The Day of the Dead folkloric tale is so full of traditions a little on the macabre side — graves, skeletons, souls rising from the dead to roam the streets — it might be easy to forget the most important part of it.
The Mexican holiday Day of the Dead, or Dia de los Muertos, is actually a seasonal celebration of life.
During the day, participants visit cemeteries and build ofrendas, or altars dedicated to their deceased loved ones, said Crystal Garcia, assistant director of Student Life at the University of Oklahoma and organizer of the annual celebration.

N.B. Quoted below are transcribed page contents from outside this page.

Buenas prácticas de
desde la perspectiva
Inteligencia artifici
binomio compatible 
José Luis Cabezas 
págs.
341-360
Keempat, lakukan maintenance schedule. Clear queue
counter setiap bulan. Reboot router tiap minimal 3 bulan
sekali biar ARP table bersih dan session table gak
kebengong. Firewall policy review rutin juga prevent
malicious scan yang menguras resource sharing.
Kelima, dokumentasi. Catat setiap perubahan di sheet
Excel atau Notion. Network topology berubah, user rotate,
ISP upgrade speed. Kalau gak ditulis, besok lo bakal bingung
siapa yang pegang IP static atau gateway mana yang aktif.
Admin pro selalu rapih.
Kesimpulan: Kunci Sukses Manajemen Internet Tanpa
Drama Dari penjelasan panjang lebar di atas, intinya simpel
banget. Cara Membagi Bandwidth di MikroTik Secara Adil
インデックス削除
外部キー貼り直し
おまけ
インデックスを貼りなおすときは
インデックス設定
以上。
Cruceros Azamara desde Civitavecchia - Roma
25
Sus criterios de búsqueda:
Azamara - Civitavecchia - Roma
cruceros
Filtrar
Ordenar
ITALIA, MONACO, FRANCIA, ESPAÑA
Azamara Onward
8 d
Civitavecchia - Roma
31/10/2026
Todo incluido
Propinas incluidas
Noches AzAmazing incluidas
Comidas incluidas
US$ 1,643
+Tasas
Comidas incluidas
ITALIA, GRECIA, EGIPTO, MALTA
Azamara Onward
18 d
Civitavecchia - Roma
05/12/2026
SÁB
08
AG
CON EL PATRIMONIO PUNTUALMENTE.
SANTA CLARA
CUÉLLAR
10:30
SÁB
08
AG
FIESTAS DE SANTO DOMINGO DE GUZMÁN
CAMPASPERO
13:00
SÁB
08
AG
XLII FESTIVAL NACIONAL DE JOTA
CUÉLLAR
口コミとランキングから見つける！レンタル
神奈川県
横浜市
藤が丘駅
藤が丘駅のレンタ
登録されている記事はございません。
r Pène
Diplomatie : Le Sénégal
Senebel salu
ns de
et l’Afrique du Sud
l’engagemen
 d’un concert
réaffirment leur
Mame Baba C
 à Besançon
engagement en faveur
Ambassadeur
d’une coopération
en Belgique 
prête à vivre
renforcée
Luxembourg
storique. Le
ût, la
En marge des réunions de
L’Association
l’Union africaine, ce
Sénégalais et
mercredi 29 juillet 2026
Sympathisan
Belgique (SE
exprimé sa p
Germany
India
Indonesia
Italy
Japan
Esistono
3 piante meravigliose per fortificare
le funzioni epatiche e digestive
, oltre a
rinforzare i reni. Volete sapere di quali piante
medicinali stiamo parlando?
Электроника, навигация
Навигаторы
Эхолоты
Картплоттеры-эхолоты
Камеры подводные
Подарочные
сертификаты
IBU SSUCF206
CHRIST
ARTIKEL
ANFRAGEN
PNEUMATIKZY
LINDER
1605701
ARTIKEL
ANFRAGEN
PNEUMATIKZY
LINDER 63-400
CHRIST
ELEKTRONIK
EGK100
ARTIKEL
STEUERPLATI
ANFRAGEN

“It is literally like what we do for Memorial Day; we go to cemeteries and we put flowers on the grave,” she said. “Then we just kind of pay tribute to them. It’s that exact same thing — times 10.”
For the third year in a row, Garcia has worked to bring the rituals and the festival surrounding them to the University of Oklahoma campus to cap off Hispanic Heritage Month. OU students, faculty and staff as well as the public can participate in the event, held from 6-10 p.m. Oct. 31 at the Walker Adams Mall.
What to expect
You’ll see costumes and dozens of faces painted to resemble calaveras, or the sugar skulls adorned with elaborate and colorful designs. Garcia said the face painting is one tradition OU carried over from the traditional Day of the Dead, in which people paint their faces to blend in with their loved ones who’ve risen from the grave.